Brest is one of the Soviet Union's 'Hero cities', because it was heavily attacked during the second World War. As the city is only 6km from the border with Poland (along the road to Warsaw), it was the first Soviet city to be attacked by the Nazi's as part of Operation Barbarossa in 1941. The city therefore is famous for its red bricked fortress, which was the main site of the fighting. I visited the fortress after a long walk from the train station. The entrance gate directly is very impressive, with a huge star carved out of concrete and I heard war music being played. Inside the fortress, I went into the small history museum and walked a bit around the red walls full of bullet holes. On the main square inside the fortress was a group of young soldiers marching (see the video), which I watched for quite some time. On the very hot day, I felt a bit sorry for the guys who were constantly marching around under the fierce sun.

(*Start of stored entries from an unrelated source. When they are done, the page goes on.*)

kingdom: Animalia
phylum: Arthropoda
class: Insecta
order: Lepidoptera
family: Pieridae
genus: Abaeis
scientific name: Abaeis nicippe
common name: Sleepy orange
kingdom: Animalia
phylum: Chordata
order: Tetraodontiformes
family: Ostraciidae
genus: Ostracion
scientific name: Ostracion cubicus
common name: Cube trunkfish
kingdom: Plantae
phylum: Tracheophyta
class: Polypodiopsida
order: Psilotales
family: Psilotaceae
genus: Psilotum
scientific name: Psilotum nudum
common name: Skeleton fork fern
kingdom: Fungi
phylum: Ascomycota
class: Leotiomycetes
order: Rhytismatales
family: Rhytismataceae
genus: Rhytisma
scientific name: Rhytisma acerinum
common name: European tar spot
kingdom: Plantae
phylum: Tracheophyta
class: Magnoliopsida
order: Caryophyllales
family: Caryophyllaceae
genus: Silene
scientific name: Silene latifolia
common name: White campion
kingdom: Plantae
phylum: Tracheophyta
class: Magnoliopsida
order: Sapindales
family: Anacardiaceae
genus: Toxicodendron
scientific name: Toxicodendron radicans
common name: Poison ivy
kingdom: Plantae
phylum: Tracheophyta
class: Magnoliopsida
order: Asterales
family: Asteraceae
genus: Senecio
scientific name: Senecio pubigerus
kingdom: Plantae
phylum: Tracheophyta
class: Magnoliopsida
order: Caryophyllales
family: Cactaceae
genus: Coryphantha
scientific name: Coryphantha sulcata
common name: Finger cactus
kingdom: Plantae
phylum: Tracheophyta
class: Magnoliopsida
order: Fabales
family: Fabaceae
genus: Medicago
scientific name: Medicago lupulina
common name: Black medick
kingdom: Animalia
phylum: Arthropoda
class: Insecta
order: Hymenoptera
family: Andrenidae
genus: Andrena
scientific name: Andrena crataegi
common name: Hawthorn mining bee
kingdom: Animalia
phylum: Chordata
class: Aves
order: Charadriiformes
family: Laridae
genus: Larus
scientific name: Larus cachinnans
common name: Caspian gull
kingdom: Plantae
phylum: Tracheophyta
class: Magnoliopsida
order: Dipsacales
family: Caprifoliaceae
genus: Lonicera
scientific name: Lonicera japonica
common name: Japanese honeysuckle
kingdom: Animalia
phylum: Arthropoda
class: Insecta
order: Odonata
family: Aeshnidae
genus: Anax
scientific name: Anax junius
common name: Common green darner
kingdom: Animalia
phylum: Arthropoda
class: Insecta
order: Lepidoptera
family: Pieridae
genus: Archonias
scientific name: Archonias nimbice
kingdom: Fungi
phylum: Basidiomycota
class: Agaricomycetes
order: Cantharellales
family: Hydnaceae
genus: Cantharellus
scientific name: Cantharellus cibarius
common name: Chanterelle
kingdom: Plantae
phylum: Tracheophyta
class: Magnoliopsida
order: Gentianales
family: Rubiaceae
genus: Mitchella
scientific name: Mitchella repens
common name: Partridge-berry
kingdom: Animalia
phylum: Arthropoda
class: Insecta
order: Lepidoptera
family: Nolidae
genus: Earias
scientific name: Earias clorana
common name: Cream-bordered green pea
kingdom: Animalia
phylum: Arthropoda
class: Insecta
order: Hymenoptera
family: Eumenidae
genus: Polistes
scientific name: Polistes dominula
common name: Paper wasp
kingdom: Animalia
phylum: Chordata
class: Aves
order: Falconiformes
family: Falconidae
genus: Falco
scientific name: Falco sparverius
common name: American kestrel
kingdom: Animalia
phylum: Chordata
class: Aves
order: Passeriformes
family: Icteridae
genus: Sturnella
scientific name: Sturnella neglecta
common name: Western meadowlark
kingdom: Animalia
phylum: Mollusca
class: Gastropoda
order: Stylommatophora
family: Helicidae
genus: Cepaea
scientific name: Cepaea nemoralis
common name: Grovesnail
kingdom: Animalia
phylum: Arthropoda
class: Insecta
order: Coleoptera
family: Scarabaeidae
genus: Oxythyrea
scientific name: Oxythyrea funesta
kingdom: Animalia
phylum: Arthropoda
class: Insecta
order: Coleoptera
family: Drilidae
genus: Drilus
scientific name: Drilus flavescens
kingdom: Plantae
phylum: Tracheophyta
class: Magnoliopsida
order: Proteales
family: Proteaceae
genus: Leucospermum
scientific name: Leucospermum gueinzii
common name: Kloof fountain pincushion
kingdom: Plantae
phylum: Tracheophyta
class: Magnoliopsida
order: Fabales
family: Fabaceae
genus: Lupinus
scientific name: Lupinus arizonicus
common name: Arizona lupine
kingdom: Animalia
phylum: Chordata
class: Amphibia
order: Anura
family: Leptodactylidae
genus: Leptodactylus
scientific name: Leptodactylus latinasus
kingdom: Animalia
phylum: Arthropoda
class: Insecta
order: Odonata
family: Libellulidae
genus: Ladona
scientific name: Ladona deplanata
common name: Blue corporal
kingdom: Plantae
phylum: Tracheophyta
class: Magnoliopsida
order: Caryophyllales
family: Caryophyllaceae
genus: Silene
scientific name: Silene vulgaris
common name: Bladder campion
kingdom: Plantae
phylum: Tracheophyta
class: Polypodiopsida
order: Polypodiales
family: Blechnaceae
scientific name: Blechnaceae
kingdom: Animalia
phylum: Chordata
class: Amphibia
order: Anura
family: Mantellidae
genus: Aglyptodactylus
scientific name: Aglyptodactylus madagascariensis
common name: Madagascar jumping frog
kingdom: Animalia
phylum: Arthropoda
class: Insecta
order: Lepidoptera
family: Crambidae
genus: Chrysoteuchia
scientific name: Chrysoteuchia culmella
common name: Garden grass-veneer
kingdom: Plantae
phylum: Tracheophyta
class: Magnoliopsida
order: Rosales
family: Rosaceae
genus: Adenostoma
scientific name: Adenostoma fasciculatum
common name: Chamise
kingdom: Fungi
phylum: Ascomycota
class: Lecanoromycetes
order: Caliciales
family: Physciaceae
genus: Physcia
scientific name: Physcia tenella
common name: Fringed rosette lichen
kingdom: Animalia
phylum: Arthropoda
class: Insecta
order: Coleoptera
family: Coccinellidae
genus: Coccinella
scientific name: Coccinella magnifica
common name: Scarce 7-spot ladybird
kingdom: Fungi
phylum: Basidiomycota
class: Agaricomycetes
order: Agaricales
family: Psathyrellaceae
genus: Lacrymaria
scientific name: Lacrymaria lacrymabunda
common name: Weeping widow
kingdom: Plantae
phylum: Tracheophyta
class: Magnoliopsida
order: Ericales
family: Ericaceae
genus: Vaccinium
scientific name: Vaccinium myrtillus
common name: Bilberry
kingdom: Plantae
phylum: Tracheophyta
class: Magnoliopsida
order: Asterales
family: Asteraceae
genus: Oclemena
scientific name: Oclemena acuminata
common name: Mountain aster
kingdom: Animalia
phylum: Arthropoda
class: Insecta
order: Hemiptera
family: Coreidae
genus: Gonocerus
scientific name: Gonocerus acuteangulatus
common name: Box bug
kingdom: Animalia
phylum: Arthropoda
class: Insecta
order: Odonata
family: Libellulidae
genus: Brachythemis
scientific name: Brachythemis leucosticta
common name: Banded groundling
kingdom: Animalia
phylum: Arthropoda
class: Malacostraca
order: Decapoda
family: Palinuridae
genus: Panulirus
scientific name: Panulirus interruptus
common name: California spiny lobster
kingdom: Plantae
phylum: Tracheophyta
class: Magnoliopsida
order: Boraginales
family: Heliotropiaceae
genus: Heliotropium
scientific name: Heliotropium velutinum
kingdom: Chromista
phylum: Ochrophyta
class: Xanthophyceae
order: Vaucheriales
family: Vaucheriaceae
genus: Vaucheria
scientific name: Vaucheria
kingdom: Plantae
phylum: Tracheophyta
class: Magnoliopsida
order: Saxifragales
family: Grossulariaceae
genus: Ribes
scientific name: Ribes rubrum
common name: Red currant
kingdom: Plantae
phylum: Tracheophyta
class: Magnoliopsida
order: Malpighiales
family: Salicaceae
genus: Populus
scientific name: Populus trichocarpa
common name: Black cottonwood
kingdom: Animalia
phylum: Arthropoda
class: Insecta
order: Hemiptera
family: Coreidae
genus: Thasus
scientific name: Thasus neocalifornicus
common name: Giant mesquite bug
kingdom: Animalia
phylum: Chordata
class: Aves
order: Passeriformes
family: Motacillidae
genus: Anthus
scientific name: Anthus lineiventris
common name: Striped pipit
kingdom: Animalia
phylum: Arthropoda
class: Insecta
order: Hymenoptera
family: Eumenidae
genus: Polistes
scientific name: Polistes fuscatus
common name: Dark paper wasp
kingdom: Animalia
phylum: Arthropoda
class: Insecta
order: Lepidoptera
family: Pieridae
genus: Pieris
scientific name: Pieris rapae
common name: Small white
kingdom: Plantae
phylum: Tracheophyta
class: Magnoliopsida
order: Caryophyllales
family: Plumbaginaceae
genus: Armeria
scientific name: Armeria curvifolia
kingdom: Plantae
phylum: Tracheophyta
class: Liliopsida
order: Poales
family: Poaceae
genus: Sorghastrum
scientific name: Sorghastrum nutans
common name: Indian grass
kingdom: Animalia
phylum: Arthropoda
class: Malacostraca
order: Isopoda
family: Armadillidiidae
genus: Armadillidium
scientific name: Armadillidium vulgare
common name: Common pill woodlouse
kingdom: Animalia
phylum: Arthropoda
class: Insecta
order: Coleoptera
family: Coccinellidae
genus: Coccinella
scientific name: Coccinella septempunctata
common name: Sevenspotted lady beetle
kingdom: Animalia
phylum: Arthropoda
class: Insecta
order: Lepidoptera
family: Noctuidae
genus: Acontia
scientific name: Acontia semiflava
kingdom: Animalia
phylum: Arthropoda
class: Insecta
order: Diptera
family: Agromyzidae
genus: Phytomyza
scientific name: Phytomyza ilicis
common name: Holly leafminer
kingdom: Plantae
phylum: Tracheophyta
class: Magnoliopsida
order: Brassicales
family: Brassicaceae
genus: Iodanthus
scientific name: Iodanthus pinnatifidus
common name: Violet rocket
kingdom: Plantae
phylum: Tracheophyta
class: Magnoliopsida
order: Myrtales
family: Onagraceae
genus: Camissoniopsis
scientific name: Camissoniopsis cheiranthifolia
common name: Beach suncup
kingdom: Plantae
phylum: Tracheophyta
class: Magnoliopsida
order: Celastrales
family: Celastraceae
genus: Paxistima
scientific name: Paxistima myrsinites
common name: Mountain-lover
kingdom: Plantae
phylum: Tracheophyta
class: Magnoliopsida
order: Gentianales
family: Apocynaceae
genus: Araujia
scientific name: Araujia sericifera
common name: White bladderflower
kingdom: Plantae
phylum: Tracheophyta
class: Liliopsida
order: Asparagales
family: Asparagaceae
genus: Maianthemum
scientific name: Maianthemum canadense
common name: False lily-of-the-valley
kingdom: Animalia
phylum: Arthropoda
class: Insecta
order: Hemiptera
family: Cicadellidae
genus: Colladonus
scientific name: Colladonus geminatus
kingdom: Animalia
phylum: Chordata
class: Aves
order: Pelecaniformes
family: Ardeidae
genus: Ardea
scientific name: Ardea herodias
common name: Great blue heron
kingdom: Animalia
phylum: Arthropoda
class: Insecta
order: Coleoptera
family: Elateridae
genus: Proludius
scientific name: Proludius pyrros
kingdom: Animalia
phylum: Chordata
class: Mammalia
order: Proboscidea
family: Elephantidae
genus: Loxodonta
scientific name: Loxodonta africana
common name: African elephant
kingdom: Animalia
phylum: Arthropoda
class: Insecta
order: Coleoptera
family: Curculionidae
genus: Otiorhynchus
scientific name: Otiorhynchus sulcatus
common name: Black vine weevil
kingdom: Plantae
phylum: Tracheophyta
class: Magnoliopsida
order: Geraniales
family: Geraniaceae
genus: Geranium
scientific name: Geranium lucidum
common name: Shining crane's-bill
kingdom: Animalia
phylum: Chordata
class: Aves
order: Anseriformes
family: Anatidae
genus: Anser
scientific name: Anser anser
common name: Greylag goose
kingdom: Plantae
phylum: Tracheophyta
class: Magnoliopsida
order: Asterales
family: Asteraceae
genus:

With over three hours already spent in the fortress, I walked back to the city for some food. A couple of hot dogs and beers later, I made my way back to the station, where I passed immigrations and entered the train to Berlin. The ride to Berlin was very comfortable, although I desperately wanted to take a shower, since I didn't had that possibility for the past 2 days. Upon arrival in Berlin, I bought another ticket back to my hometown Utrecht, where I arrived that evening.